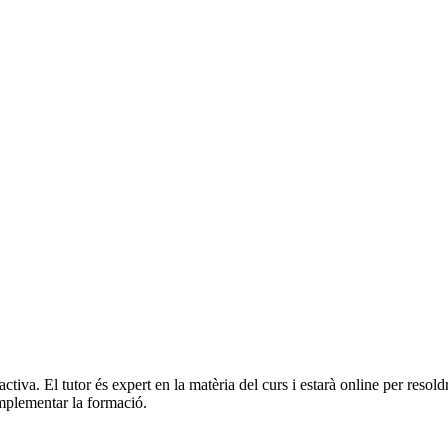
activa. El tutor és expert en la matèria del curs i estarà online per res
complementar la formació.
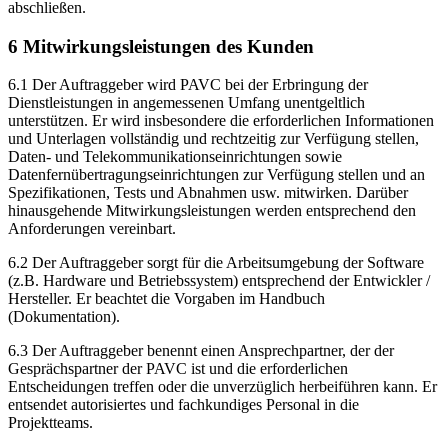
abschließen.
6 Mitwirkungsleistungen des Kunden
6.1 Der Auftraggeber wird PAVC bei der Erbringung der
Dienstleistungen in angemessenen Umfang unentgeltlich
unterstützen. Er wird insbesondere die erforderlichen Informationen
und Unterlagen vollständig und rechtzeitig zur Verfügung stellen,
Daten- und Telekommunikationseinrichtungen sowie
Datenfernübertragungseinrichtungen zur Verfügung stellen und an
Spezifikationen, Tests und Abnahmen usw. mitwirken. Darüber
hinausgehende Mitwirkungsleistungen werden entsprechend den
Anforderungen vereinbart.
6.2 Der Auftraggeber sorgt für die Arbeitsumgebung der Software
(z.B. Hardware und Betriebssystem) entsprechend der Entwickler /
Hersteller. Er beachtet die Vorgaben im Handbuch
(Dokumentation).
6.3 Der Auftraggeber benennt einen Ansprechpartner, der der
Gesprächspartner der PAVC ist und die erforderlichen
Entscheidungen treffen oder die unverzüglich herbeiführen kann. Er
entsendet autorisiertes und fachkundiges Personal in die
Projektteams.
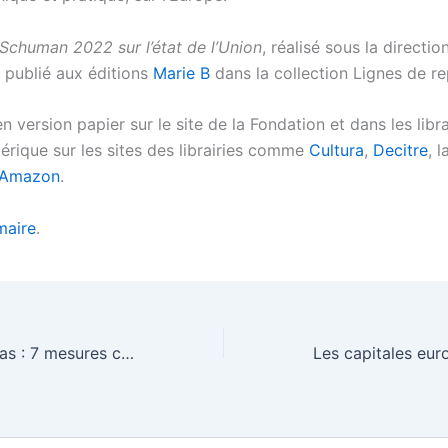
Schuman 2022 sur l’état de l’Union
, réalisé sous la directi
t publié aux éditions
Marie B
dans la collection Lignes de re
n version papier sur le site de la Fondation et dans les libra
érique sur les sites des librairies comme
Cultura
,
Decitre
, 
Amazon
.
aire
.
Liberté des médias : 7 mesures clés de la future loi européenne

◆ **TO-DO ITEM**
Without copying the pictures, transcribe the entries exactly.

◆ **REPLY TO THE EXERCISE**
activa. El tutor és expert en la matèria del curs i estarà online per res
complementar la formació.
abschließen.
6 Mitwirkungsleistungen des Kunden
6.1 Der Auftraggeber wird PAVC bei der Erbringung der
Dienstleistungen in angemessenen Umfang unentgeltlich
unterstützen. Er wird insbesondere die erforderlichen Informationen
und Unterlagen vollständig und rechtzeitig zur Verfügung stellen,
Daten- und Telekommunikationseinrichtungen sowie
Datenfernübertragungseinrichtungen zur Verfügung stellen und an
Spezifikationen, Tests und Abnahmen usw. mitwirken. Darüber
hinausgehende Mitwirkungsleistungen werden entsprechend den
Anforderungen vereinbart.
6.2 Der Auftraggeber sorgt für die Arbeitsumgebung der Software
(z.B. Hardware und Betriebssystem) entsprechend der Entwickler /
Hersteller. Er beachtet die Vorgaben im Handbuch
(Dokumentation).
6.3 Der Auftraggeber benennt einen Ansprechpartner, der der
Gesprächspartner der PAVC ist und die erforderlichen
Entscheidungen treffen oder die unverzüglich herbeiführen kann. Er
entsendet autorisiertes und fachkundiges Personal in die
Projektteams.
Schuman 2022 sur l’état de l’Union
, réalisé sous la directi
t publié aux éditions
Marie B
dans la collection Lignes de re
n version papier sur le site de la Fondation et dans les libra
érique sur les sites des librairies comme
Cultura
,
Decitre
, 
Amazon
.
aire
.
Liberté des médias : 7 mesures clés de la future loi européenne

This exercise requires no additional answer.